Por eso resulta hoy sorprendente la lectura de Isaías en la que nos encontramos con un Dios que llama personalmente a los suyos, a cada uno de los suyos, desde el vientre de su madre. Nada de masa, nada de hombres sin nombre ni rostro. El Señor ha pensado en cada uno de nosotros y nos ha llamado por nuestro nombre marcándonos un camino singular y particular que hemos de responder personalmente a esa llamada personal.
“Te hago luz de las naciones” dice hoy el Señor por boca del Profeta Isaías. Aceptar esa misión supone responsabilidad y compromiso personal, algo a lo que no estamos demasiado acostumbrados; aceptar esa misión supone actuar, decidir, elegir, vivir, en una palabra. Sin todas esas realidades no puede decirse que tengamos auténtica vida cristiana de la misma manera que, si en lo humano no actuamos, decidimos, elegimos, no tenemos vida.
San Pablo en su 1ª carta a los Corintios nos desea la gracia y la paz de Dios nuestro Padre. La paz es el gran regalo que Dios nos puede conceder porque, parece que los hombres, no acertamos a encontrarla por nuestra propia cuenta. Hay demasiadas guerras, demasiados conflictos.
La paz es nuestra gran responsabilidad. Debemos ser constructores de la paz. Lograremos construir la paz cuando conquistemos la meta a la que Dios nos llama a todos: la santidad. Dios nos llama a todos los hombres a la santidad. Es decir, a acoger a Dios en nuestra vida y vivir de acuerdo a los valores del Reino de Dios.
El evangelio de san Juan nos presenta a Juan el Bautista señalando a Jesús como “el Cordero de Dios, el que quita el pecado del mundo”
Cuando en el evangelio de Juan se habla del mundo en sentido negativo no se está hablando ni del mundo físico ni de la humanidad en general; se está hablando del mundo de los hombres tal y como lo tenemos organizado: un mundo en el que unos pocos lo tienen todo y la mayoría no tiene casi nada; un mundo en el que la diversión y la comodidad de unos pocos se hace sobre el hambre de muchos; un mundo en el que la libertad, la igualdad, la justicia son sólo palabras que encubren una realidad de esclavitud, de injusticia, de opresión, un mundo en el que es más fácil odiar que amar, codiciar que compartir, herir que sanar, ordenar que dialogar; un mundo en el que, para la mayoría, es más frecuente la tristeza que la felicidad.
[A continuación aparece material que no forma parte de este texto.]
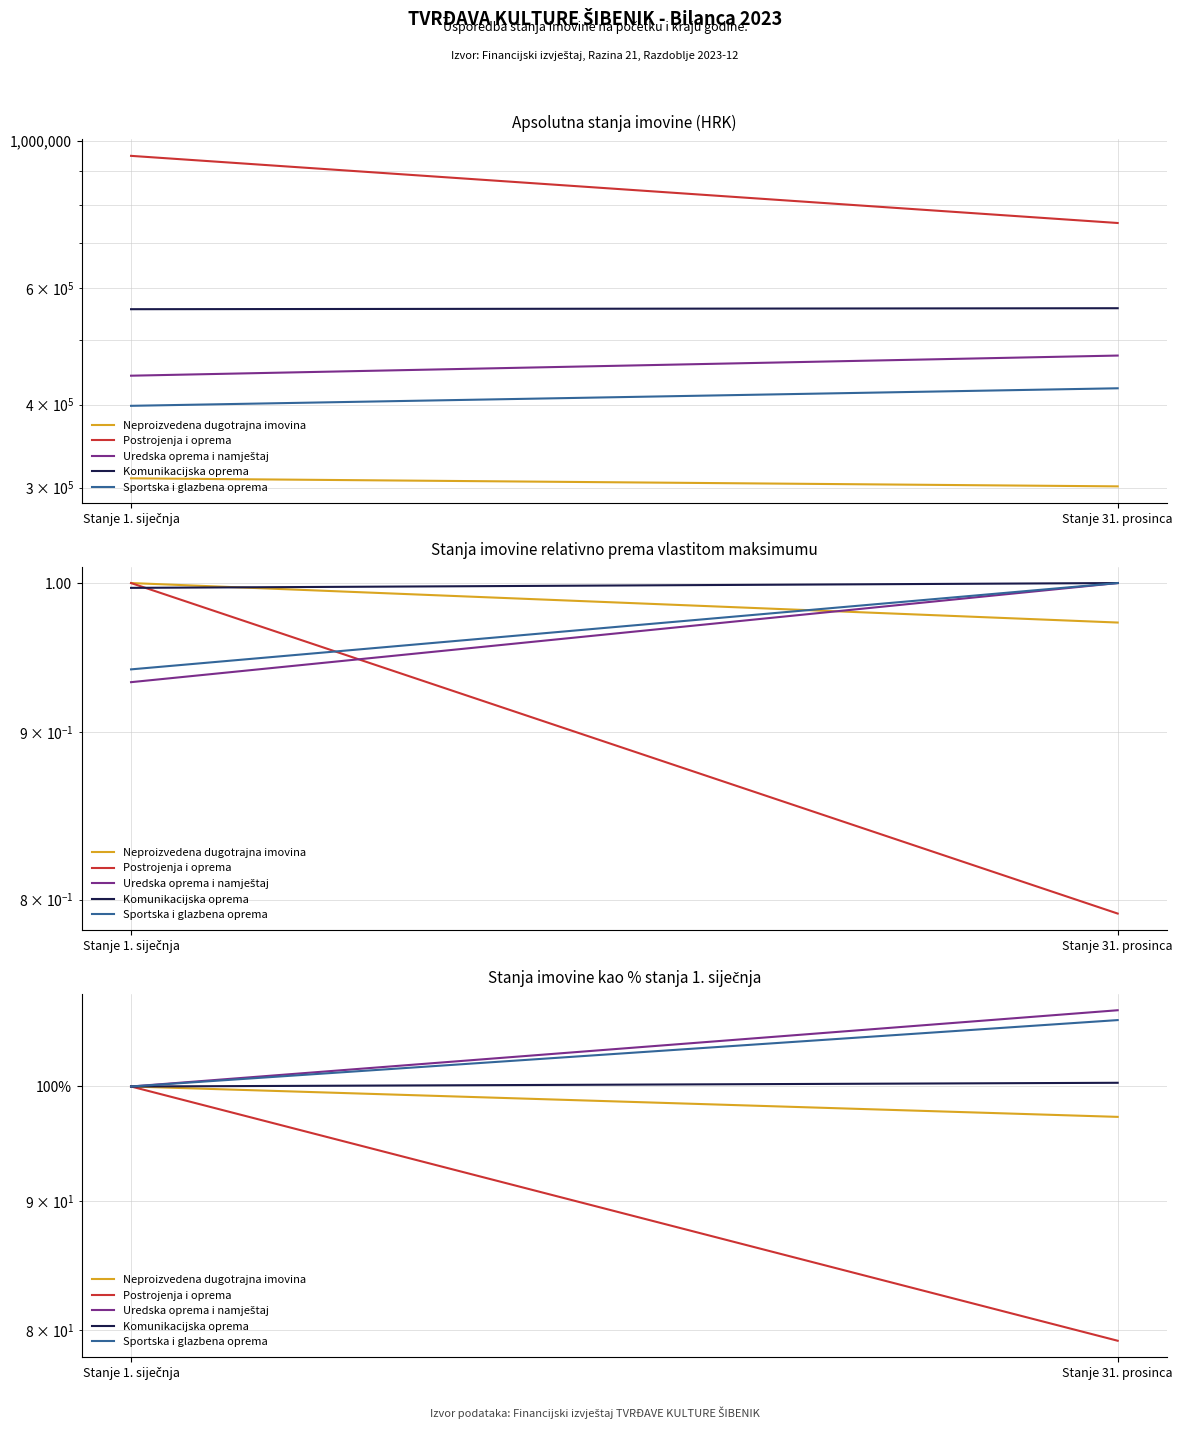

How many series are shown in this chart?

5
Y cuando se habla del pecado del mundo no se está hablando de los pecados que se cometen en el mundo, de los errores en que cae cada persona particular en su actuación o en su relación con los demás. No. Se está hablando de ese modo de entender la organización social, de ese modo de concebir las relaciones humanas que se ha impuesto a los pueblos a lo largo de la historia y que considera el crimen y la mentira como elementos útiles para el gobierno de las naciones, para organizar la convivencia entre los hombres, para regular las relaciones entre los pueblos.
En concreto: cada día que pasa los medios de comunicación ponen ante nosotros la situación de millones de personas que sufren las consecuencias del pecado del mundo: la tortura, la violación de los derechos humanos, la pena de muerte, todo eso son manifestaciones del pecado del mundo.
¿Quiénes son los culpables de ese pecado? Lo somos todos. Somos todos culpables en tanto que aceptamos y nos aprovechamos de la situación presente, en la medida en que asumimos los valores de este mundo y organizamos nuestra vida de acuerdo con ellos, en la medida en que nos cruzamos cómodamente de brazos sin querer meternos en problemas.
La fuerza y la gracia de Jesús nos acompañan hoy y siempre en la lucha sincera contra la maldad personal y comunitaria. No podemos quedarnos indiferentes ante el pecado.